Debates about the proper role of the judiciary dominated the Lochner era. Was the Supreme Court using its powers properly? Did its decisions reflect any real Constitutional principles?

It was taken for granted that the Supreme Court cast a skeptical eye on regulation of business, including key elements of the New Deal. However, Franklin D. Roosevelt’s proposal to pack the Court with friendly justices, and his massive reelection in 1936 on a pro-New Deal platform, heralded a rethinking. The Court-packing scheme invited skepticism not just from conservatives, but from liberals including New Republic writers, who worried that the concept could be turned against them in the future by the right. However, as the Lochner era came to an end, the urgent need to reshape the Court receded, and the debate fizzled.

March 31, 1917: The Supreme Court’s Power

“It has become a commonplace that perhaps the most far-reaching effect of the present war will be an ever-increasing scope of governmental control over private business, and over the standards of life and labor. ...This whole program is imperiled as long as the Supreme Court retains its present power over social legislation... There are only two ways of avoiding it. Either the appointments to the Supreme Court must be frankly based on the political and social outlook of the nominee; or the Supreme Court must be shorn of its present power of upsetting social legislation on the ground that it is inconsistent with due process. Can it be doubted that the latter is the safer and sounder course?”

June 20, 1928: That Living Constitution

“The stiffer legal minds of the Supreme Court either still describe industry to themselves in the terms of Adam Smith, or they possess a faith in the benevolence of modern business which we cannot share.... Freedom of contract and the due-process clause of the Fourteenth Amendment have again been made to serve the cause of reaction.... For those who are interested in such changes as are involved in the abolition of child labor, in the reconstruction of the coal industry, in a program of relief for farmers, in securing adequate social insurance, in the greater coordination of industrial affairs by national planning, there remains ,apparently, some hope - but only so much as can conceivably be clustered about the possibility of minorities being transformed into majorities by the passage of time or the prescience of Presidents.”

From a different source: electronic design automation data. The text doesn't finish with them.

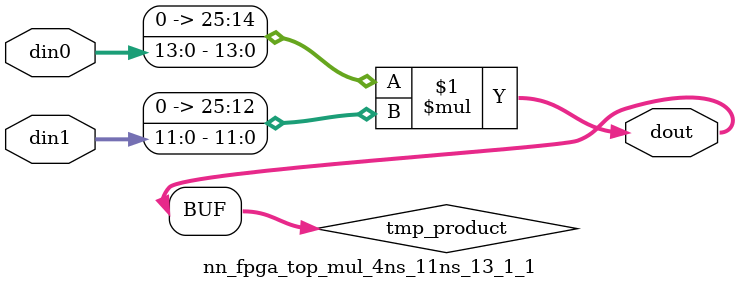
<source format=v>

`timescale 1 ns / 1 ps

 module nn_fpga_top_mul_4ns_11ns_13_1_1(din0, din1, dout);
parameter ID = 1;
parameter NUM_STAGE = 0;
parameter din0_WIDTH = 14;
parameter din1_WIDTH = 12;
parameter dout_WIDTH = 26;

input [din0_WIDTH - 1 : 0] din0; 
input [din1_WIDTH - 1 : 0] din1; 
output [dout_WIDTH - 1 : 0] dout;

wire signed [dout_WIDTH - 1 : 0] tmp_product;
























assign tmp_product = $signed({1'b0, din0}) * $signed({1'b0, din1});











assign dout = tmp_product;





















endmodule

</source>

July 31, 1935: Court Kills the A.A.A.

“It is ironical and unjust that what a large part of industry has power to do for itself by way of restricting output and maintaining prices, Congress has, under our judicially interpreted Constitution, no power to help the farmers to do. But in both cases the practice is anti-social and opposed to the best interests of farmers and workers alike. It would be much more to the point if Congress, to give parity to the farmers, could reduce industrial prices and enlarge industrial production. Any such attempt at control of industry, however, would also be unconstitutional under the Schechter and previous decisions. The courts forbid the government from doing anything important to regulate the national economy, whether it is bad or whether it is good. That is, they forbid it from doing anything that privately owned industry does not want done.”

June 10, 1936: Liberty to Starve

“Anybody who henceforth proposes to do anything by law about hours and wages in general, either for women or for men (though there are still certain exceptions in which action is permitted), must, if he is not to mislead the public, at the same time say what he proposes to do about the Constitution or the Supreme Court or both. As matters stand, the Constitution makes the economic doctrine of laissez-faire the supreme law of the nation. We have a government that cannot govern one of the fundamental factors in the economic and social process. It cannot do so, no matter how many voters want it to do so, and no matter what good reasons for doing so may be held by those who give the matter careful study. Democracy is balked by the constitutional protection of the liberty of women to work for starvation wages, for wages below the value of the services rendered.”

August 4, 1937: The Court Sees a New Light

“A year ago minimum-wage legislation, even for women, still rested under the ban of the Court, the national government was for the most part without authority over the employer-employee relation in the industrial field, and social security was at best highly suspect on constitutional grounds. Today the truth contradicts each one of these statements. More than that, the tone of the Court has altered vastly in a twelvemonth. Last spring, following the slaughter of the AAA and “the little NIRA,” the Chief Justice jauntily proclaimed in his American Law Institute address, “I have to announce that the Supreme Court still functions,” and at about the same time six of the nine Justices joined in the case of Jones v. the SEC in an opinion which sets an all-time high for judicial arrogance. These lapses from good sense and good taste would not today be repeated.”

June 15, 1938: The Court Is Reformed”Some effective way or ways must be found of registering a national desire that the Court act differently at the present time... The nature of the specific means is less important than the pressure itself. The very fact that a series of reactionary decisions led to a strongly supported proposal to pack the Court will of itself, no matter what happens as a result of this bill, exert a potent influence on the Court in the future. The learned Justices are bound to be a little more careful not to clothe their private prejudices in the Constitution, or to veto in the name of that broad document measures that the nation has decided it needs.”